(DATASET CONTENT Opens)

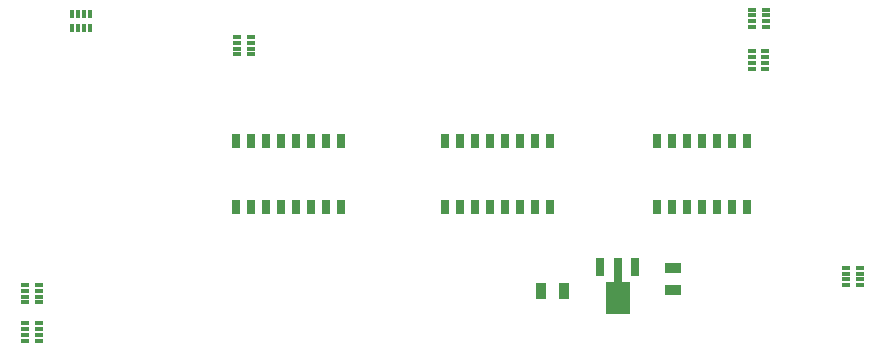
<source format=gtp>
G04 (created by PCBNEW (2013-07-07 BZR 4022)-stable) date 18/09/2013 13:55:04*
%MOIN*%
G04 Gerber Fmt 3.4, Leading zero omitted, Abs format*
%FSLAX34Y34*%
G01*
G70*
G90*
G04 APERTURE LIST*
%ADD10C,0.00590551*%
%ADD11R,0.025X0.05*%
%ADD12R,0.0256X0.0118*%
%ADD13R,0.0118X0.0256*%
%ADD14R,0.035X0.055*%
%ADD15R,0.055X0.035*%
%ADD16R,0.0276X0.063*%
%ADD17R,0.0276X0.0827*%
%ADD18R,0.0787X0.1083*%
G04 APERTURE END LIST*
G54D10*
G54D11*
X35889Y-13466D03*
X35389Y-13466D03*
X34889Y-13466D03*
X34389Y-13466D03*
X33889Y-13466D03*
X33389Y-13466D03*
X32889Y-13466D03*
X32889Y-15666D03*
X33389Y-15666D03*
X33889Y-15666D03*
X34389Y-15666D03*
X34889Y-15666D03*
X35389Y-15666D03*
X35889Y-15666D03*
X18840Y-15666D03*
X19340Y-15666D03*
X19840Y-15666D03*
X20340Y-15666D03*
X20840Y-15666D03*
X21340Y-15666D03*
X21840Y-15666D03*
X22340Y-15666D03*
X22340Y-13466D03*
X21840Y-13466D03*
X21340Y-13466D03*
X20840Y-13466D03*
X20340Y-13466D03*
X19840Y-13466D03*
X19340Y-13466D03*
X18840Y-13466D03*
X25828Y-15686D03*
X26328Y-15686D03*
X26828Y-15686D03*
X27328Y-15686D03*
X27828Y-15686D03*
X28328Y-15686D03*
X28828Y-15686D03*
X29328Y-15686D03*
X29328Y-13486D03*
X28828Y-13486D03*
X28328Y-13486D03*
X27828Y-13486D03*
X27328Y-13486D03*
X26828Y-13486D03*
X26328Y-13486D03*
X25828Y-13486D03*
G54D12*
X18905Y-10000D03*
X18905Y-10197D03*
X18905Y-10394D03*
X18905Y-10591D03*
X19358Y-10591D03*
X19358Y-10394D03*
X19358Y-10197D03*
X19358Y-10000D03*
X11819Y-18267D03*
X11819Y-18464D03*
X11819Y-18661D03*
X11819Y-18858D03*
X12272Y-18858D03*
X12272Y-18661D03*
X12272Y-18464D03*
X12272Y-18267D03*
X36051Y-10472D03*
X36051Y-10669D03*
X36051Y-10866D03*
X36051Y-11063D03*
X36504Y-11063D03*
X36504Y-10866D03*
X36504Y-10669D03*
X36504Y-10472D03*
X39201Y-17697D03*
X39201Y-17894D03*
X39201Y-18091D03*
X39201Y-18288D03*
X39654Y-18288D03*
X39654Y-18091D03*
X39654Y-17894D03*
X39654Y-17697D03*
X11819Y-19547D03*
X11819Y-19744D03*
X11819Y-19941D03*
X11819Y-20138D03*
X12272Y-20138D03*
X12272Y-19941D03*
X12272Y-19744D03*
X12272Y-19547D03*
G54D13*
X13386Y-9696D03*
X13583Y-9696D03*
X13780Y-9696D03*
X13977Y-9696D03*
X13977Y-9243D03*
X13780Y-9243D03*
X13583Y-9243D03*
X13386Y-9243D03*
G54D12*
X36507Y-9684D03*
X36507Y-9487D03*
X36507Y-9290D03*
X36507Y-9093D03*
X36054Y-9093D03*
X36054Y-9290D03*
X36054Y-9487D03*
X36054Y-9684D03*
G54D14*
X29034Y-18464D03*
X29784Y-18464D03*
G54D15*
X33425Y-17695D03*
X33425Y-18445D03*
G54D16*
X32165Y-17677D03*
G54D17*
X31574Y-17775D03*
G54D16*
X30983Y-17677D03*
G54D18*
X31574Y-18720D03*
M02*

</source>
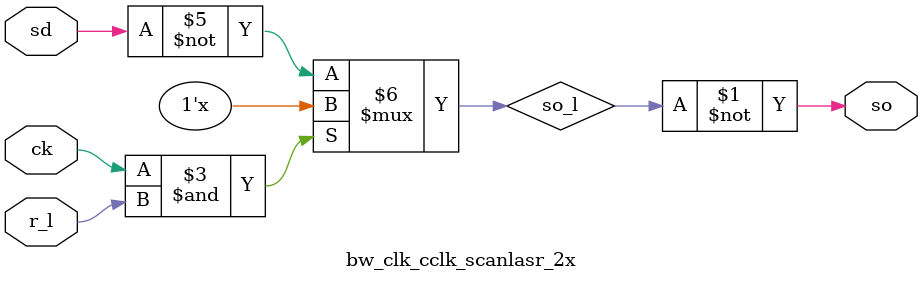
<source format=v>
module bw_clk_cclk_scanlasr_2x (so, sd, ck, r_l);
output so;
input sd, ck, r_l;
reg so_l;
    assign so = ~so_l;
    always @ ( ck or sd or r_l )
       if (~(ck & r_l)) so_l <= ~sd ;
endmodule
</source>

(DATASET CONTENT Closes)

WORK REQUIRED -
Copy word for word the stretch of entries above from the line that has "X19340Y-13466D03*" through the line that has "X13977Y-9696D03*", both ends included, and nothing outside it.

SOLUTION TO THE PROBLEM -
X19340Y-13466D03*
X18840Y-13466D03*
X25828Y-15686D03*
X26328Y-15686D03*
X26828Y-15686D03*
X27328Y-15686D03*
X27828Y-15686D03*
X28328Y-15686D03*
X28828Y-15686D03*
X29328Y-15686D03*
X29328Y-13486D03*
X28828Y-13486D03*
X28328Y-13486D03*
X27828Y-13486D03*
X27328Y-13486D03*
X26828Y-13486D03*
X26328Y-13486D03*
X25828Y-13486D03*
G54D12*
X18905Y-10000D03*
X18905Y-10197D03*
X18905Y-10394D03*
X18905Y-10591D03*
X19358Y-10591D03*
X19358Y-10394D03*
X19358Y-10197D03*
X19358Y-10000D03*
X11819Y-18267D03*
X11819Y-18464D03*
X11819Y-18661D03*
X11819Y-18858D03*
X12272Y-18858D03*
X12272Y-18661D03*
X12272Y-18464D03*
X12272Y-18267D03*
X36051Y-10472D03*
X36051Y-10669D03*
X36051Y-10866D03*
X36051Y-11063D03*
X36504Y-11063D03*
X36504Y-10866D03*
X36504Y-10669D03*
X36504Y-10472D03*
X39201Y-17697D03*
X39201Y-17894D03*
X39201Y-18091D03*
X39201Y-18288D03*
X39654Y-18288D03*
X39654Y-18091D03*
X39654Y-17894D03*
X39654Y-17697D03*
X11819Y-19547D03*
X11819Y-19744D03*
X11819Y-19941D03*
X11819Y-20138D03*
X12272Y-20138D03*
X12272Y-19941D03*
X12272Y-19744D03*
X12272Y-19547D03*
G54D13*
X13386Y-9696D03*
X13583Y-9696D03*
X13780Y-9696D03*
X13977Y-9696D03*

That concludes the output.